Governadores devem apresentar à União contraproposta de repactuação da Lei Kandir

Palácio do Planalto elabora moledo para Estados com divisão de R$ 4 bilhões a partir de 2019 por meio do auxílio de compensação (FEX)

Se houver acordo no Fórum dos Governadores, Gilmar Mendes (STF) receberá texto e levará a Rodrigo Maia (Câmara) | Foto: José Cruz/Agência Brasil

Como adiantou a coluna Conexão no domingo, 6, o governo federal apresentou aos Estados uma proposta de nova divisão dos recursos de compensação anual pela desoneração do ICMS [Imposto Sobre Circulação de Mercadorias e Serviços] nas exportações de produtos primários e semielaborados. O modelo de repasse foi demonstrado na reunião do Conselho Nacional de Política Fazendária (Confaz) na segunda-feira, 7, em Brasília.

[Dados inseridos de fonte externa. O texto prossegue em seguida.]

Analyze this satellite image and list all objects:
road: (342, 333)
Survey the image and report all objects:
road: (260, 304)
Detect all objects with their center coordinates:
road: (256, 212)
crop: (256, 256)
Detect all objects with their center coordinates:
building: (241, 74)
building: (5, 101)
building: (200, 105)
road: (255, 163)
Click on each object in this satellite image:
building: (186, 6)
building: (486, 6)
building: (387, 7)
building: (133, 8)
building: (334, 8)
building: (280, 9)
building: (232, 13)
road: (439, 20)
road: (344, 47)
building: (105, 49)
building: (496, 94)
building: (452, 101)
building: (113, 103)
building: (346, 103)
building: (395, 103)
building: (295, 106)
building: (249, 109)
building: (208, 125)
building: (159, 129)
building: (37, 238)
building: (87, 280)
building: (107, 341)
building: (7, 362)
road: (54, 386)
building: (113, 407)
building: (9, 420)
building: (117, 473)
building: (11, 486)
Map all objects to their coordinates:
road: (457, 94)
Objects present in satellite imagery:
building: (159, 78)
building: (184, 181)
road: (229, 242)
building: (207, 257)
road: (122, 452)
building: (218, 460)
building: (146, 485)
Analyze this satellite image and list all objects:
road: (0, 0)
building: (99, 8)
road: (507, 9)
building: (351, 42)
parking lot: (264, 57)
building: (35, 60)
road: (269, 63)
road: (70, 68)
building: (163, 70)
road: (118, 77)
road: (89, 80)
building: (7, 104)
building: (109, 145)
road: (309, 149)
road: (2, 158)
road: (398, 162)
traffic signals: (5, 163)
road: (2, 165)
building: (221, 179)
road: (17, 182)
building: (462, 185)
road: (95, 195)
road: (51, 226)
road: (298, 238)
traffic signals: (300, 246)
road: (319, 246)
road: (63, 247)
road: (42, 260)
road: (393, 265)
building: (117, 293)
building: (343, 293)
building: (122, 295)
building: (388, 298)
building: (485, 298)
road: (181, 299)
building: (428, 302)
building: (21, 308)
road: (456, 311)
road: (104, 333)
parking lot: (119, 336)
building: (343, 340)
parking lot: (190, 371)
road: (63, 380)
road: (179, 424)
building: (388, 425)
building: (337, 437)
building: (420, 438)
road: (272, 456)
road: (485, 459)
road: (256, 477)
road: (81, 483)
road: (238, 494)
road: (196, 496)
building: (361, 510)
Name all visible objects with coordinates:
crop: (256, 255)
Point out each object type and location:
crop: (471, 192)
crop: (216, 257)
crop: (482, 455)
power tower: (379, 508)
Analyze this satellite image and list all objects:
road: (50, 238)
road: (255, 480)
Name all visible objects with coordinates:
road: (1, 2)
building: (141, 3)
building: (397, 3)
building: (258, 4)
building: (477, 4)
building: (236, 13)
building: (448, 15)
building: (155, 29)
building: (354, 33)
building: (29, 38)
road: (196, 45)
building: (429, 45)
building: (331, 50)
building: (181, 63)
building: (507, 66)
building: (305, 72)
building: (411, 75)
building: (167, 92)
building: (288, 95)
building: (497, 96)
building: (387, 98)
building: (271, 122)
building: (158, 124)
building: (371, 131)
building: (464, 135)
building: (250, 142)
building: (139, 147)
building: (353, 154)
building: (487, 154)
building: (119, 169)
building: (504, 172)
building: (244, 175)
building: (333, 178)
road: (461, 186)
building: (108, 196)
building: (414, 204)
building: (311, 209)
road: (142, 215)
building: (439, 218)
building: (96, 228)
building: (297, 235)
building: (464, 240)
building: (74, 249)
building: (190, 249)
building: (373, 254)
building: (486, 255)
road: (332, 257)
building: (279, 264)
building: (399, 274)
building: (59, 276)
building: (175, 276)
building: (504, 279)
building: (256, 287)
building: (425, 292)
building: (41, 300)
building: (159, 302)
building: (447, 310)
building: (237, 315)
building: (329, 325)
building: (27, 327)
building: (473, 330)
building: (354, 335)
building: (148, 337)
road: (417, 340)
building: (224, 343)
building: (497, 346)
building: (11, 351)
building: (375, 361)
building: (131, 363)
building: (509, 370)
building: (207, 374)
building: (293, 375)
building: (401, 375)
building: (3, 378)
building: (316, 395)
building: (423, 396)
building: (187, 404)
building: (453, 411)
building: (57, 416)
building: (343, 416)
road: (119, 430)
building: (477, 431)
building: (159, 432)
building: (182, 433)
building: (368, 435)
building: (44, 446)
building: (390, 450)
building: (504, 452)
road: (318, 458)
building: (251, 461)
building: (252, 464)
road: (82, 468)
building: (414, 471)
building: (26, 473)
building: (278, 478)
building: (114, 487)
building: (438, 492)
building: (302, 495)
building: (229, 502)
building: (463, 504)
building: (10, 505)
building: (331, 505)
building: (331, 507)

Pela proposta do governo federal, a União repassaria R$ 4 bilhões por ano a partir de 2019 aos Estados que não cobram ICMS dos produtos exportados por determinação da Lei Kandir com utilização de recursos do Auxílio Financeiro para Fomento das Exportações (FEX), que é a compensação prevista na Lei Complementar número 87, de 13 de setembro de 1996. O dinheiro do FEX seria disponibilizado por meio de bônus de assinatura, de acordo com o que foi apresentado hoje na reunião do Confaz.

O valor seria reduzido em um oitavo a cada ano a partir de 2028 até zerar os repasses federais aos Estados no ano de 2034. Mas os representantes dos governos estaduais vão apresentar uma contraproposta na terça-feira, 8, em reunião do Fórum dos Governadores, que será realizada em Brasília. O modelo de disponibilização do montante de R$ 4 bilhões anuais até 2027 não é visto como suficiente para repor perdas pela não tributação do ICMS nas exportações de produtos primários e semielaborados pelos Estados.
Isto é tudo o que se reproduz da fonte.